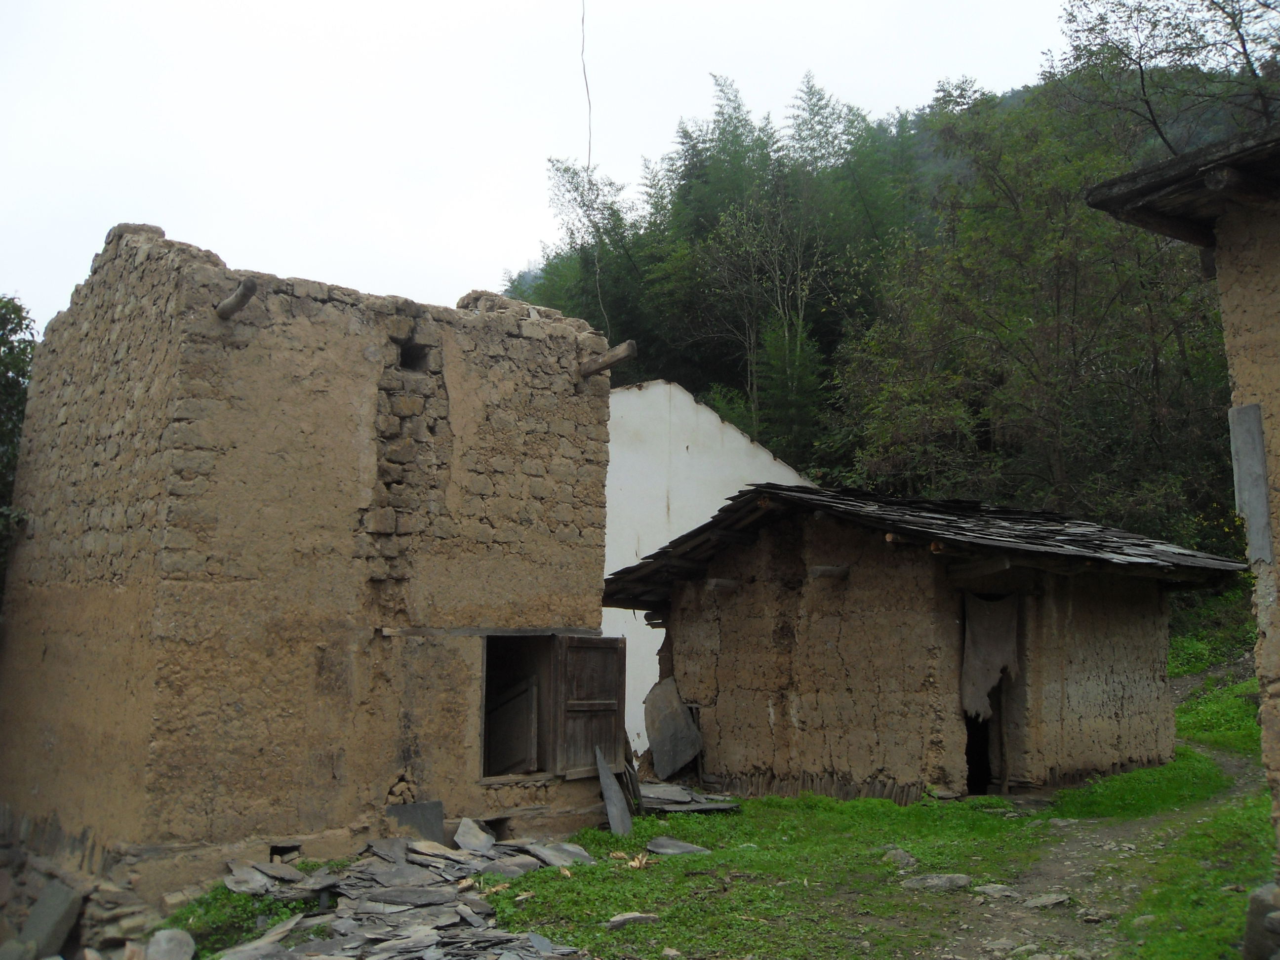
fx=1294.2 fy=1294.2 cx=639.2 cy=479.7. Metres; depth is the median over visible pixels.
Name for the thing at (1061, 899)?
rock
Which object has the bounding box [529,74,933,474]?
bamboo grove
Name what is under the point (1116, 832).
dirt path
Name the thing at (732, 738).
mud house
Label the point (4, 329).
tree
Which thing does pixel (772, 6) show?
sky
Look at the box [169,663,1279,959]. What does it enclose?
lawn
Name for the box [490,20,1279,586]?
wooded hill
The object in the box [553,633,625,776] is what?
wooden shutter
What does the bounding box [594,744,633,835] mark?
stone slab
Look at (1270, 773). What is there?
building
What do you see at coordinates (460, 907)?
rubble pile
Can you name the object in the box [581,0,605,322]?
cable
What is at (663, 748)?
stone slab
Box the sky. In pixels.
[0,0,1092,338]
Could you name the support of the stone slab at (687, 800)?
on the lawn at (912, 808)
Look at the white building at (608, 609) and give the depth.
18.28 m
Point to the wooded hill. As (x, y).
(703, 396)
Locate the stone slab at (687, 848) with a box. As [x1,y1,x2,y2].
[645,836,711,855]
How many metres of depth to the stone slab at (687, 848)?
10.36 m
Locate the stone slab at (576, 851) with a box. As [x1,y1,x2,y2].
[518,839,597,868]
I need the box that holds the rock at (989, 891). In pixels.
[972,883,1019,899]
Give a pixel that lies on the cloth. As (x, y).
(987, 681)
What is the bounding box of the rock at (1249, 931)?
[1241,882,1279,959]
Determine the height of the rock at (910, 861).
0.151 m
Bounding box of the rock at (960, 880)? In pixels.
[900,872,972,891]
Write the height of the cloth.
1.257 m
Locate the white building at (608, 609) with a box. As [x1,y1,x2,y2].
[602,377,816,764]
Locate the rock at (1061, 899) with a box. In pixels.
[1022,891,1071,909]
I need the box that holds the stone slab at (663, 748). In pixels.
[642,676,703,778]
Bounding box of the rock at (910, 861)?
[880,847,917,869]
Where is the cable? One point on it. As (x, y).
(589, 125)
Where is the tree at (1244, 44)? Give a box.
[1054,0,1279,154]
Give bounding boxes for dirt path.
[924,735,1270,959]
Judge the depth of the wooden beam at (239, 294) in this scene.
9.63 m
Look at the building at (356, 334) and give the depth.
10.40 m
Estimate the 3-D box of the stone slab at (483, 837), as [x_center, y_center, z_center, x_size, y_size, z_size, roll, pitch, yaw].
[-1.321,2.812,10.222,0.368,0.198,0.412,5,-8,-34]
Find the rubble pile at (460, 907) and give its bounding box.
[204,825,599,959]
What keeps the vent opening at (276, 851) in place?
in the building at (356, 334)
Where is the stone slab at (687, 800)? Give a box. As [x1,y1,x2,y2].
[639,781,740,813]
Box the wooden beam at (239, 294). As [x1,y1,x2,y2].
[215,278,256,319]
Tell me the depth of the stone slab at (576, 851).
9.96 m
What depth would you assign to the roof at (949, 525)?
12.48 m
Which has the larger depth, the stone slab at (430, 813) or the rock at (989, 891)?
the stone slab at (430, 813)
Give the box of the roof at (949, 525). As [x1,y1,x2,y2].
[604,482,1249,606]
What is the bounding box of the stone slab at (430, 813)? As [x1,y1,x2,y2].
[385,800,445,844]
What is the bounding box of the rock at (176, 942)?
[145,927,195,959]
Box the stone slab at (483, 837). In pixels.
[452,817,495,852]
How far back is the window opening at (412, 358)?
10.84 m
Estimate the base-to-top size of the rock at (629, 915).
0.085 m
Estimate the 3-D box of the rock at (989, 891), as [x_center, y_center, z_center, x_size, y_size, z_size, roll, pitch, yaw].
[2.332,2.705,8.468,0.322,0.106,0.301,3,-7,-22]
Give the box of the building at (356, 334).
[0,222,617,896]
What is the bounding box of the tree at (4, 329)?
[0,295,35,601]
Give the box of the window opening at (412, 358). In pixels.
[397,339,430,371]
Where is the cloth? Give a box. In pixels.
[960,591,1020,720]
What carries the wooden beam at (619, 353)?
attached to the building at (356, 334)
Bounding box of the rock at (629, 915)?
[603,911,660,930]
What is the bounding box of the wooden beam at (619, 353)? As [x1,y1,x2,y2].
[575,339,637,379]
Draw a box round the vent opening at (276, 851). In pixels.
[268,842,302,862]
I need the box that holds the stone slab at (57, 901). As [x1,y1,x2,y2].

---

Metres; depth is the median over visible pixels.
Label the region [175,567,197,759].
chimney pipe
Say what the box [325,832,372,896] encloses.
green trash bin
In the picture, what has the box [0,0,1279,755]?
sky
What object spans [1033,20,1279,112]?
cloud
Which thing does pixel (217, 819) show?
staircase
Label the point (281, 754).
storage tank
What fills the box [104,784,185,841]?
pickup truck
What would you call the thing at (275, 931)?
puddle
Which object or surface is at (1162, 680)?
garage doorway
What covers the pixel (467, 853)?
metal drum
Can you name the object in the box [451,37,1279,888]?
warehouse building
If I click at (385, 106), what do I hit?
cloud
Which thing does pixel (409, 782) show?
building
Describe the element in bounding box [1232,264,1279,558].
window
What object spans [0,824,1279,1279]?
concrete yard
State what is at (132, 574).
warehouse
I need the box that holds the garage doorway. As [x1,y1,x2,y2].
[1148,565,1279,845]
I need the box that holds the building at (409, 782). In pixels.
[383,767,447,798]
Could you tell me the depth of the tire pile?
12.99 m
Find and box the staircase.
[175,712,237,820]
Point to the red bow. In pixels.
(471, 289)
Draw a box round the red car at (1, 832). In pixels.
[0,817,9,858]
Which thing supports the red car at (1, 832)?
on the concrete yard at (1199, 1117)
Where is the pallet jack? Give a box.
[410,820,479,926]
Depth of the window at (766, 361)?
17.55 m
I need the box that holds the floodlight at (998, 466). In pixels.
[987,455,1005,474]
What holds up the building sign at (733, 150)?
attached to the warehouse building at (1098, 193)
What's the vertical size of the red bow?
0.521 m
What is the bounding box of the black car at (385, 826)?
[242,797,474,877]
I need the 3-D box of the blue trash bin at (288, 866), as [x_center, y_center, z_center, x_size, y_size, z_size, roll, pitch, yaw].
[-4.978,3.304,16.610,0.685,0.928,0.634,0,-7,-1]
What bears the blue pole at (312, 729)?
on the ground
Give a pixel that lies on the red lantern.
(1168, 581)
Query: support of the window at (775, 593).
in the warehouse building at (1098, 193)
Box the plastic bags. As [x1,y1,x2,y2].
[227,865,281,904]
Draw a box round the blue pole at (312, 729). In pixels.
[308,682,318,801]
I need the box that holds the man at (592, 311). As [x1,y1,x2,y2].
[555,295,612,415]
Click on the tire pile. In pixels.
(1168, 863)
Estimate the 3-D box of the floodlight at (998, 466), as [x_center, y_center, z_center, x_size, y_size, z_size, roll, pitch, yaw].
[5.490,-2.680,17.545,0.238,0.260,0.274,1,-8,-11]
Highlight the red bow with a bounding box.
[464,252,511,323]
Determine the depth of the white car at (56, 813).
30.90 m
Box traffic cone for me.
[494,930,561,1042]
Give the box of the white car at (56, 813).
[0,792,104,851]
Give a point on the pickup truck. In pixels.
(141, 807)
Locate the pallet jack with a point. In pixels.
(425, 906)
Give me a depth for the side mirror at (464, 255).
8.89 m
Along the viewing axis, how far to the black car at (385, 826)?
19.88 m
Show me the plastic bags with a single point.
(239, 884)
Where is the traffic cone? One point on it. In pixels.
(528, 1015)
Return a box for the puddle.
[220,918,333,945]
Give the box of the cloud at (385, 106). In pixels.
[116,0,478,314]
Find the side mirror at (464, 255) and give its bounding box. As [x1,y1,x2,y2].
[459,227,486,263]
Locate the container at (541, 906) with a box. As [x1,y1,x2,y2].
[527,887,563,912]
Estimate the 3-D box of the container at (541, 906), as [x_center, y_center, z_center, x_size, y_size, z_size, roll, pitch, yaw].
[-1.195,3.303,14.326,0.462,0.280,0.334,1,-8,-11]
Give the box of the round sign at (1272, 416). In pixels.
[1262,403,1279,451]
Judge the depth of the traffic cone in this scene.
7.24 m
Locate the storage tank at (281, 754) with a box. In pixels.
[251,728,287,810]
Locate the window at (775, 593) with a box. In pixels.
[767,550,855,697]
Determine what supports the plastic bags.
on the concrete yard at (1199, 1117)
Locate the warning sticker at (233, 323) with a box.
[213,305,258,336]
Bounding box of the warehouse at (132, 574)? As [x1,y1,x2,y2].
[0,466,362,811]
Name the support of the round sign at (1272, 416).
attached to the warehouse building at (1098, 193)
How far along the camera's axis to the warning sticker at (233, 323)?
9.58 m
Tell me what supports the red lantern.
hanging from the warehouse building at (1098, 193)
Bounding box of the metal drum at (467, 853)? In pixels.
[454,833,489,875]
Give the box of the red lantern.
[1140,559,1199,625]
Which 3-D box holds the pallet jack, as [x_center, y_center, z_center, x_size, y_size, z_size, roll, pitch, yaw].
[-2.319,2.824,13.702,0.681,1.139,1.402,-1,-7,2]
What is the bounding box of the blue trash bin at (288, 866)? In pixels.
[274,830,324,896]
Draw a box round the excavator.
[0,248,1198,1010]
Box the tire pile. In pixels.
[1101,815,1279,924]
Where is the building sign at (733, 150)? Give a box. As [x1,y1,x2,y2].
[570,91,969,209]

...

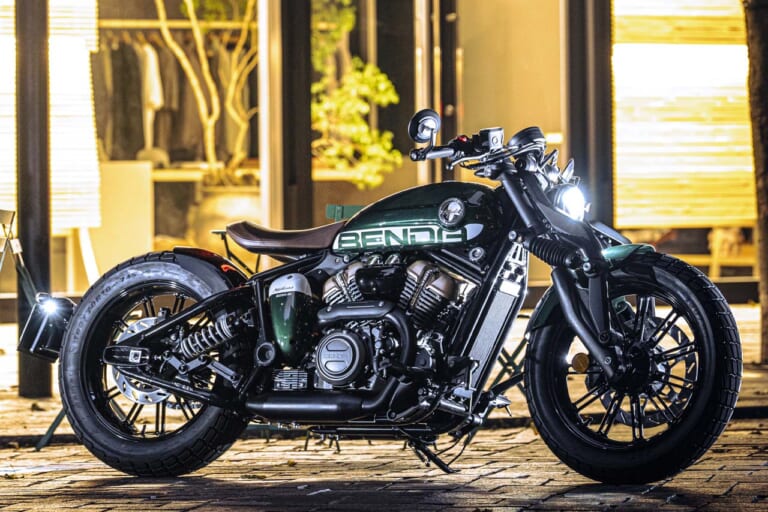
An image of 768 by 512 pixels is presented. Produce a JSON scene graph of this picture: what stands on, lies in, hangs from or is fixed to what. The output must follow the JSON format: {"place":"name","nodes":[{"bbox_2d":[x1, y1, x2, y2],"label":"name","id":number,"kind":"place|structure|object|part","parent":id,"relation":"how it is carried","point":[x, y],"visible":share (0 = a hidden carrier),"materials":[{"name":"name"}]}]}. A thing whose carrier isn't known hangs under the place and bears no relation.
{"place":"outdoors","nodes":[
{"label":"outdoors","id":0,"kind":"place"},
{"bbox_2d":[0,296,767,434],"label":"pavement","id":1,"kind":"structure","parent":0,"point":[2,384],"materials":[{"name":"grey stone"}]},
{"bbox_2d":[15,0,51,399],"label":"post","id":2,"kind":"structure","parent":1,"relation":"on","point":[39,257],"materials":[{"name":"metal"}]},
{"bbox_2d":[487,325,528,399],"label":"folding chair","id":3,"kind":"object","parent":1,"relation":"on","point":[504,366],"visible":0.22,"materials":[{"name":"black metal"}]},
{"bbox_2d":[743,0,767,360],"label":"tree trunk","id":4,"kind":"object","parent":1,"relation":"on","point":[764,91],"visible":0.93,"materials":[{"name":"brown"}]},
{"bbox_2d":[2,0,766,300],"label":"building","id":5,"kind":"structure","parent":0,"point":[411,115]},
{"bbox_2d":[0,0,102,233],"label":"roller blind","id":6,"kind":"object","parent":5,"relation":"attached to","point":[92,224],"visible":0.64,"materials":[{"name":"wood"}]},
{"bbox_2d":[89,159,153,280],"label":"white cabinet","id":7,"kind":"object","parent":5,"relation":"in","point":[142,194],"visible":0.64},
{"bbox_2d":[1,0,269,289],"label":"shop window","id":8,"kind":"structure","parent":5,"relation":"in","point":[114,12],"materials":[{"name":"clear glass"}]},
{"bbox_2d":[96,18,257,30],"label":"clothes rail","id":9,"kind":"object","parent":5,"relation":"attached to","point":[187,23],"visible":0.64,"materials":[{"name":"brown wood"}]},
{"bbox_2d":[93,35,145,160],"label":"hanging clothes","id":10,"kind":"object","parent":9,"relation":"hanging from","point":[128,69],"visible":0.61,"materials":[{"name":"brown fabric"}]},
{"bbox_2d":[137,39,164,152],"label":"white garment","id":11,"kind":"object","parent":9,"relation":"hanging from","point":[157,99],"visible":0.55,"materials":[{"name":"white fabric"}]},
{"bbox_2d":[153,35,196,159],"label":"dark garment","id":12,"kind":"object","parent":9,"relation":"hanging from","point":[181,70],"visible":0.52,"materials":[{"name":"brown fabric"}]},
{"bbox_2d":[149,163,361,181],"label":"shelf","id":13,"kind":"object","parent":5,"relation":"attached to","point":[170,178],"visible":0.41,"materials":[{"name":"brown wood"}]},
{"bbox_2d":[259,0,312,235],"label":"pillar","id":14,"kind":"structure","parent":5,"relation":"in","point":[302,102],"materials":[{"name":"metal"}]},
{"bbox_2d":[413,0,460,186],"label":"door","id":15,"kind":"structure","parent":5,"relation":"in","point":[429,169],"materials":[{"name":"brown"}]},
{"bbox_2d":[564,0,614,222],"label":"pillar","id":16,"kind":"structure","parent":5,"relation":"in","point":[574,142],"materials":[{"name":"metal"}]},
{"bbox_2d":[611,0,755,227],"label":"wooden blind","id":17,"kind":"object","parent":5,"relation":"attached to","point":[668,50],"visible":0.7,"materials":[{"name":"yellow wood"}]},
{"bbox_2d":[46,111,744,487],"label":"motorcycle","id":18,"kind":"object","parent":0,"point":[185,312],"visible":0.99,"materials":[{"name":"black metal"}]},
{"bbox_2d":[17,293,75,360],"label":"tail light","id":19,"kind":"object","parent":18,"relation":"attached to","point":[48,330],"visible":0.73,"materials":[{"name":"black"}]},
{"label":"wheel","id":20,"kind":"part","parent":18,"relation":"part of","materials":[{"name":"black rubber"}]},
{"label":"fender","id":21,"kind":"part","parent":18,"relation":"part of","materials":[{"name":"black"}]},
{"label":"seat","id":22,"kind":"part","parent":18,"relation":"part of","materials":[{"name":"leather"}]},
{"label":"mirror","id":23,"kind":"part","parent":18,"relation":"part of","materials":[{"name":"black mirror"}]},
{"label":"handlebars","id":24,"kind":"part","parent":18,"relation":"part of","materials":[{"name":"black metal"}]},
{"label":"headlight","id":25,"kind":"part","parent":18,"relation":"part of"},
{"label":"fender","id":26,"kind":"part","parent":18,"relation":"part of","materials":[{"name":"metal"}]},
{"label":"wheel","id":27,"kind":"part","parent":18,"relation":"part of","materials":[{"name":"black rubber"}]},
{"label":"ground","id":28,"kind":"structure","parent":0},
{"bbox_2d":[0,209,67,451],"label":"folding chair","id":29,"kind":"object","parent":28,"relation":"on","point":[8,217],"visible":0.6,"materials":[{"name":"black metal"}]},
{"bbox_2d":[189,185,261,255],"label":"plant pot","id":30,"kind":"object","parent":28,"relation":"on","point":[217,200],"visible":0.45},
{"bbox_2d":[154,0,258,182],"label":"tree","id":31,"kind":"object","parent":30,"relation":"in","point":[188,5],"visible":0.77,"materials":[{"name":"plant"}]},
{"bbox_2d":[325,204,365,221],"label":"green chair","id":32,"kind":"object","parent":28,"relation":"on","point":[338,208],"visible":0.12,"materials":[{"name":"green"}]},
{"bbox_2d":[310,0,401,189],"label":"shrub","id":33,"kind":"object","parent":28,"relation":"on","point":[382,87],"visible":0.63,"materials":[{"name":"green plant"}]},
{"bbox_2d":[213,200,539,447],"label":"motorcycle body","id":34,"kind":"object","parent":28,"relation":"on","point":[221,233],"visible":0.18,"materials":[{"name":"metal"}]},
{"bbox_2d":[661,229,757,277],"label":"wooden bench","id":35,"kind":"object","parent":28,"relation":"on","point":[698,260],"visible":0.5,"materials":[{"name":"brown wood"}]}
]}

Problem to work on:
Return all lines from the data above with "median" in them.

Written reply:
fx=1294.2 fy=1294.2 cx=639.2 cy=479.7. Metres; depth is the median over visible pixels.
Metres; depth is the median over visible pixels.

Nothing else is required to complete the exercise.